With more than 100 km of fiber, the network’s initial core ring configuration connects key municipal offices throughout the city, offering MPLS and 10 Gbps Ethernet services. As well as enabling the city to deliver bandwidth to libraries, schools, hospitals, research institutions and other organizations, the network will ultimately provide service providers, enterprises and communities with a shared infrastructure to offer affordable commercial services.

A First for Africa
“We believe the network we’ve built here is a first for Africa,” says Leon van Wyk, telecommunications manager at City of Cape Town. “By building our own dark fiber network, we’re able to drive the rollout of broadband services throughout the municipality and the region. Our mandate is primarily to provide high-bandwidth network services to government entities, including schools, clinics, hospitals and libraries, but we also want to encourage the private sector to deliver every business, family and organization the bandwidth they need to participate in the modern knowledge economy. Data is the currency of tomorrow, and with ADVA Optical Networking’s help, support and direction, we’ve built a strong foundation for the future.”

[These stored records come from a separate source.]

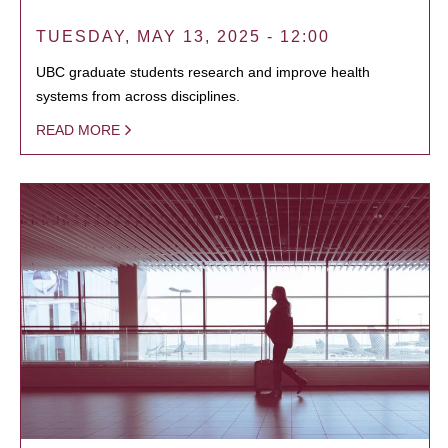
TUESDAY, MAY 13, 2025 - 12:00
UBC graduate students research and improve health
systems from across disciplines.
READ MORE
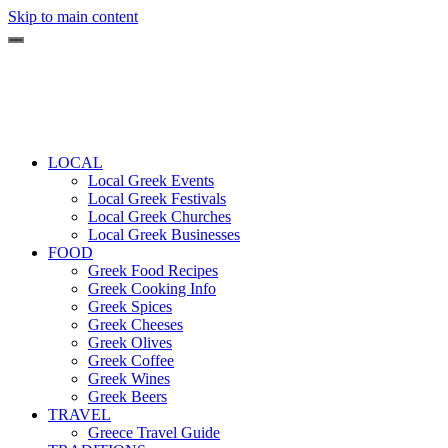
Skip to main content
LOCAL
Local Greek Events
Local Greek Festivals
Local Greek Churches
Local Greek Businesses
FOOD
Greek Food Recipes
Greek Cooking Info
Greek Spices
Greek Cheeses
Greek Olives
Greek Coffee
Greek Wines
Greek Beers
TRAVEL
Greece Travel Guide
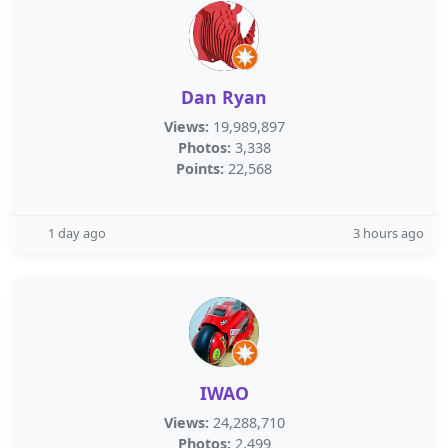
Dan Ryan
Views:
19,989,897
Photos:
3,338
Points:
22,568
1 day ago
3 hours ago
IWAO
Views:
24,288,710
Photos:
2,499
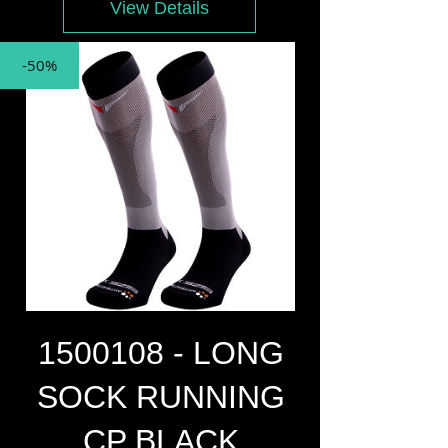
View Details
-50%
1500108 - LONG
SOCK RUNNING
CP BLACK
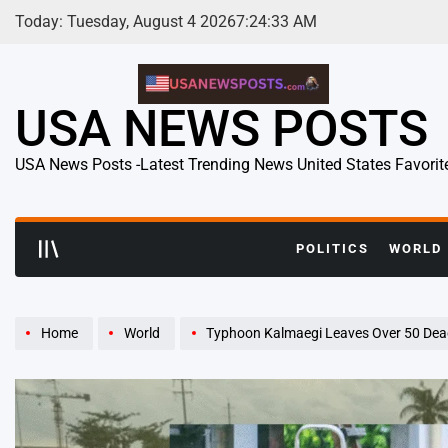
Skip
Today: Tuesday, August 4 2026
7
:
24
:
34
AM
to
content
USA NEWS POSTS
USA News Posts -Latest Trending News United States Favorit
POLITICS
WORLD
Home
World
Typhoon Kalmaegi Leaves Over 50 Dead in t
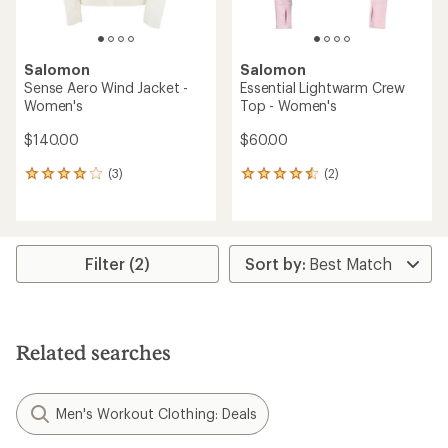
Salomon
Salomon
Sense Aero Wind Jacket -
Essential Lightwarm Crew
Women's
Top - Women's
$140.00
$60.00
(3)
(2)
3
2
reviews
reviews
with
with
an
an
average
average
rating
rating
Filter (2)
of
of
4.0
4.5
out
out
of
of
5
5
Related searches
stars
stars
Men's Workout Clothing: Deals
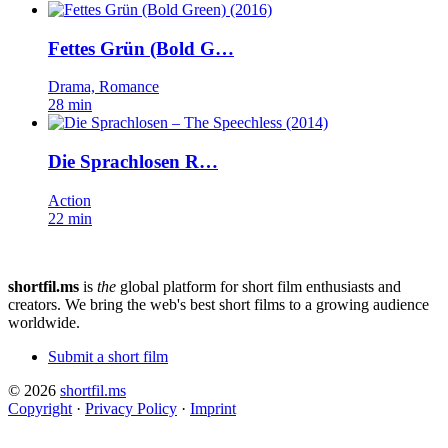
Fettes Grün (Bold G…
Drama, Romance
28 min
Die Sprachlosen R…
Action
22 min
shortfil.ms
is
the
global platform for short film enthusiasts and
creators.
We bring the web's best short films to a growing audience
worldwide.
Submit a short film
© 2026
shortfil.ms
Copyright
·
Privacy Policy
·
Imprint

This network marks the first step for the municipality as it seeks to drive universal broadband coverage throughout Cape Town. The network’s core currently consists of eight nodes and will use the scalability of the FSP 3000 to accommodate the expected demand for high-capacity, secure networks. The FSP 3000 is a scalable Wavelength Division Multiplexing (WDM) system designed for large enterprises and service providers that multiplex, transport and protect high-speed data, storage, voice and video applications over fiber optic networks. The next phase of the project will expand the core ring to all parts of the Cape Town metropolitan area with up to 100 new nodes.

The increased availability of bandwidth will benefit Cape Town’s growing knowledge-based economy and can help attract foreign investment and the prospect of major economic and social benefits. The municipality hopes its work will serve as a model for other cities and will ignite rapid broadband adoption throughout the region.